**VORLIEGENDER TEXTAUSZUG**
· · · · · · ·
Sei [latex]D \subseteq \mathbb {R}[/latex] eine Teilmenge, [latex]a \in D[/latex] ein Häufungspunkt und seien [latex]f,g:D \to \mathbb {R}[/latex] bei [latex]a[/latex] differenzierbar. Falls [latex]g(a) \neq 0[/latex] ist, dann ist auch [latex]\frac {f}{g}[/latex] bei [latex]a[/latex] differenzierbar und es gilt

[latex]
\begin{aligned}[]\left (\frac {f}{g}\right )'(a) = \frac {f'(a)g(a)-f(a)g'(a)}{g(a)^2}.\end{aligned}
[/latex]

Man beachte, dass der (natürliche) Definitionsbereich der Funktion [latex]\frac {f}{g}[/latex], der in obigem Korollar nicht erwähnt wurde, die Teilmenge [latex]E = \left \lbrace {x \in D} \mid {g(x) \neq 0}\right \rbrace[/latex] ist. Da [latex]g[/latex] beim Punkt [latex]a[/latex] differenzierbar ist, ist [latex]g[/latex] bei [latex]a[/latex] stetig. Insbesondere ist, da [latex]g(a) \neq 0[/latex] ist, [latex]g(x) \neq 0[/latex] für alle [latex]x[/latex] nahe genug bei [latex]a[/latex] und [latex]a[/latex] ist ein Häufungspunkt von [latex]E[/latex]. Damit macht es auch Sinn, von Differenzierbarkeit von [latex]\frac {f}{g}[/latex] bei [latex]a[/latex] zu sprechen.

Eine direkte Konsequenz von Korollar 7.11 ist, dass rationale Funktionen differenzierbar sind, wo definiert. Wir erinnern daran, dass eine rationale Funktion eine Funktion der Form [latex]\frac {f(x)}{g(x)}[/latex] ist, wobei [latex]f(x)[/latex] und [latex]g(x)[/latex] reelle Polynome sind und [latex]g(x)[/latex] nicht das Nullpolynom ist.
· · · · · · ·
Gespeicherte Einträge

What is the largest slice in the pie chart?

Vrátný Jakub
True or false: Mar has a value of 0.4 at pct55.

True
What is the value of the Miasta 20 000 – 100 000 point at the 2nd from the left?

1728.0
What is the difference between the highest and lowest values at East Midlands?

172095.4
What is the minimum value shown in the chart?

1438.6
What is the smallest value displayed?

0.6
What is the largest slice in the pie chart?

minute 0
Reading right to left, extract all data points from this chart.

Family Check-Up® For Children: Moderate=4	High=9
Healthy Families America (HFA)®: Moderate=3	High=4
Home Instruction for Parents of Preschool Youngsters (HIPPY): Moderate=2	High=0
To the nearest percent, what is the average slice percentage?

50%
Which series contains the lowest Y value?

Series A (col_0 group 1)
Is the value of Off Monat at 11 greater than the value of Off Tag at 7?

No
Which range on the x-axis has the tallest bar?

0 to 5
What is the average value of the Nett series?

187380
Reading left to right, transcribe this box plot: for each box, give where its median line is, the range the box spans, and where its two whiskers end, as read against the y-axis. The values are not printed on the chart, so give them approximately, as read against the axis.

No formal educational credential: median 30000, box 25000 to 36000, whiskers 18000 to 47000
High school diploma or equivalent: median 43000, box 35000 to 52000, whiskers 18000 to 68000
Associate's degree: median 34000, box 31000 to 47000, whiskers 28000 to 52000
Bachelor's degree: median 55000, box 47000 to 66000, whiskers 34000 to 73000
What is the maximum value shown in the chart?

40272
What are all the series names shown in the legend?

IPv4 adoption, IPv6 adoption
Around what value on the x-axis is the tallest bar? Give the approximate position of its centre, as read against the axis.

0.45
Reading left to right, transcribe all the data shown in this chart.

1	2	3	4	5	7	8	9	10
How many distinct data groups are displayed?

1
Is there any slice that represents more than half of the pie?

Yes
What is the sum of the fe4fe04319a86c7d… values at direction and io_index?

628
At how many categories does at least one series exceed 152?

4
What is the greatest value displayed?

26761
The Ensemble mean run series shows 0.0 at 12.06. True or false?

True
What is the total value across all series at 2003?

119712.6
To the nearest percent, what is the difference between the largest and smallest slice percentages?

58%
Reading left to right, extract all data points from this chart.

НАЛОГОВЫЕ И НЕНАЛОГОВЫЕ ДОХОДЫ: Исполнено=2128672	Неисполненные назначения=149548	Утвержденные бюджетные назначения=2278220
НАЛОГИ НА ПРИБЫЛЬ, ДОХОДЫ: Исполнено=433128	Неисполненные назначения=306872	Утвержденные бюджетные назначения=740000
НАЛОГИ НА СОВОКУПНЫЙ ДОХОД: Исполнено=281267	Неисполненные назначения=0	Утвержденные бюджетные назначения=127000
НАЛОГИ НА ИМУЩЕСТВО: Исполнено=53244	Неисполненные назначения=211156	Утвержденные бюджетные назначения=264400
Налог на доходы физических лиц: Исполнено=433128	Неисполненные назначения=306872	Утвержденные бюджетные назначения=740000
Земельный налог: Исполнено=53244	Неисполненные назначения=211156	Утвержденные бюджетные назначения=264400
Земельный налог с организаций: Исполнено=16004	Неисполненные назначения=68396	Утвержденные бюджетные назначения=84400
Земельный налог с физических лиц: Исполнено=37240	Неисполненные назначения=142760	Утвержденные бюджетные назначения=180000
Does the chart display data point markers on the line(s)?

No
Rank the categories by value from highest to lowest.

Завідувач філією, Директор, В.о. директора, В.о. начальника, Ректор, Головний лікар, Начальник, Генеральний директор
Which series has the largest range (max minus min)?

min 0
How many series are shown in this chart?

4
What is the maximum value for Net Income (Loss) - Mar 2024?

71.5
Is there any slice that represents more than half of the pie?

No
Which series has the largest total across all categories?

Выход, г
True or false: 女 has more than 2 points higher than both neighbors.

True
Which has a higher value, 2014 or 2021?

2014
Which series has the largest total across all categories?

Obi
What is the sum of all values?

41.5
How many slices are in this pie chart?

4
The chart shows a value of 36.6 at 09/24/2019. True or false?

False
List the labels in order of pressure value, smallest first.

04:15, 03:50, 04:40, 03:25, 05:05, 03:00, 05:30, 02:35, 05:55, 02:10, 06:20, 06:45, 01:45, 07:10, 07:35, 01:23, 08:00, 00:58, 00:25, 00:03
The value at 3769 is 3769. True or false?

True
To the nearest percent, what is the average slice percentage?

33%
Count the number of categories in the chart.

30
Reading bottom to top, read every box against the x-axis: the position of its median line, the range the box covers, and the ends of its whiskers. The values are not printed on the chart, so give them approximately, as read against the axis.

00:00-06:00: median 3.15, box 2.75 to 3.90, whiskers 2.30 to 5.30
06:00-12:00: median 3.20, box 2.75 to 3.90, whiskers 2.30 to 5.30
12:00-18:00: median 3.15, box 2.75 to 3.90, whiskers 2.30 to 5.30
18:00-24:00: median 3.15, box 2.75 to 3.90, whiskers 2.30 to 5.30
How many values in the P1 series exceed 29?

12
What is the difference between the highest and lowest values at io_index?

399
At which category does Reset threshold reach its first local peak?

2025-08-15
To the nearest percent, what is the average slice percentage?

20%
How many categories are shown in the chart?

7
· · · · · · ·
**ZU BEARBEITENDE AUFGABEN**
1. Prüfe für jede Aussage, ob sie mit dem Textauszug übereinstimmt, und antworte mit Ja oder Nein samt den entscheidenden Worten als wörtlichem Zitat.
(a) Der natürliche Definitionsbereich von f/g wird im Korollar ausdrücklich genannt.
(b) Rationale Funktionen sind dort differenzierbar, wo sie definiert sind.
(c) Der Nenner einer rationalen Funktion darf das Nullpolynom sein.
2. Gib den Abschnitt des Textauszugs wieder, der mit den Worten „Man beachte, dass“ beginnt und mit „[latex]a[/latex] zu sprechen.“ endet, und ersetze darin „Differenzierbarkeit“ durch „Stetigkeit“.
3. Beantworte anhand des Textauszugs:
(a) Welche Nummer trägt das Korollar, aus dem die Differenzierbarkeit rationaler Funktionen folgt?
(b) Welche Eigenschaft hat g bei a, weil g dort differenzierbar ist?
(c) Was für Objekte sind f(x) und g(x) bei einer rationalen Funktion?
Die Zeilen haben mit dem Textauszug nichts zu tun.

**LÖSUNGEN**
1.
(a) Nein: „der in obigem Korollar nicht erwähnt wurde“
(b) Ja: „dass rationale Funktionen differenzierbar sind, wo definiert“
(c) Nein: „nicht das Nullpolynom ist“

2.
Man beachte, dass der (natürliche) Definitionsbereich der Funktion [latex]\frac {f}{g}[/latex], der in obigem Korollar nicht erwähnt wurde, die Teilmenge [latex]E = \left \lbrace {x \in D} \mid {g(x) \neq 0}\right \rbrace[/latex] ist. Da [latex]g[/latex] beim Punkt [latex]a[/latex] differenzierbar ist, ist [latex]g[/latex] bei [latex]a[/latex] stetig. Insbesondere ist, da [latex]g(a) \neq 0[/latex] ist, [latex]g(x) \neq 0[/latex] für alle [latex]x[/latex] nahe genug bei [latex]a[/latex] und [latex]a[/latex] ist ein Häufungspunkt von [latex]E[/latex]. Damit macht es auch Sinn, von Stetigkeit von [latex]\frac {f}{g}[/latex] bei [latex]a[/latex] zu sprechen.

3.
(a) Korollar 7.11
(b) g ist bei a stetig.
(c) Reelle Polynome